● Azione richiesta 1: Secondo l'interrogazione, chi ha coniato la definizione “sindrome di salgari”?
● Azione richiesta 2: Trascrivi testualmente la parte dell'interrogazione che va dalle parole “Interrogazione a risposta” fino alle parole “Stampa del 28/09/2006)” incluse.

#### Brano citato ####

Interrogazione a risposta immediata 
Al  Ministro degli Interni — per sapere — premesso che: 
-Il  Sig. Ministro dell’Interno Giuliano Amato, riferendo davanti alla Commissione Affari Costituzionali del Senato in merito alla riforma della Legge Bossi-Fini, ha dichiarato: “Non è possibile eliminare i Cpt e lasciare per la strada chi sbarca anche perché c’è un’emergenza sanitaria con casi di lebbra, Tbc e scabbia” (Corriere della Sera del 28/09/2006); “[Gli immigrati] sono un pericolo sanitario. Serve una verifica” (La Stampa del 28/09/2006) 
 
-Non è la prima volta che un ministro della Repubblica identifica gli immigrati presenti nel nostro Paese come un pericolo sanitario: solo qualche mese fa, l’allora Ministro della Salute Francesco Storace avanzava la proposta di screening sanitari obbligatori per tutti gli immigrati al momento dell’arrivo in Italia. 
 
-I pregiudizi che vedono gli stranieri come inevitabili portatori di rischi per la salute della collettività sono tali e rilevanti da essere stati riassunti nella definizione “sindrome di salgari”, coniata dalla Caritas di Roma più di venti anni orsono per riferirsi all’immaginario che molti operatori sanitari e persone in genere hanno riguardo le patologie che presentano gli immigrati e che non corrispondono ad una verifica locale. Vale la pena ricordare che Emilio Salgari è autore di romanzi che hanno come protagonisti personaggi ambientati in mondi esotici descritti in maniera particolareggiata e affascinante. Personaggi e luoghi entrati nelle case degli italiani attraverso la versione televisiva e che all’epoca hanno contribuito a sviluppare il loro immaginario sui luoghi esotici. Di fatto Salgari non ha mai visitato quei paesi e le sue descrizioni sono frutto delle cose che aveva letto amalgamate all sua fervida fantasia.

#### Voci fornite ####

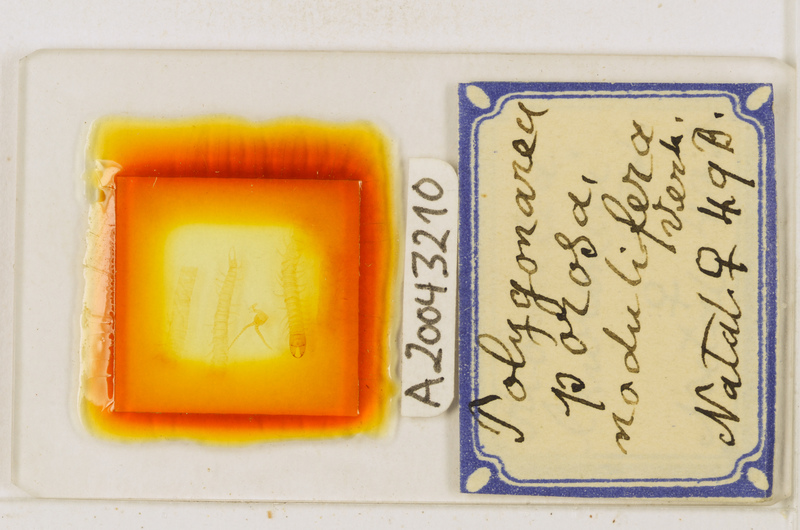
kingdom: Animalia
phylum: Arthropoda
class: Chilopoda
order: Geophilomorpha
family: Geophilidae
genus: Polygonarea
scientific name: Polygonarea africana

####

● Area di risposta 1: La Caritas di Roma.

● Area di risposta 2:
Interrogazione a risposta immediata 
Al  Ministro degli Interni — per sapere — premesso che: 
-Il  Sig. Ministro dell’Interno Giuliano Amato, riferendo davanti alla Commissione Affari Costituzionali del Senato in merito alla riforma della Legge Bossi-Fini, ha dichiarato: “Non è possibile eliminare i Cpt e lasciare per la strada chi sbarca anche perché c’è un’emergenza sanitaria con casi di lebbra, Tbc e scabbia” (Corriere della Sera del 28/09/2006); “[Gli immigrati] sono un pericolo sanitario. Serve una verifica” (La Stampa del 28/09/2006)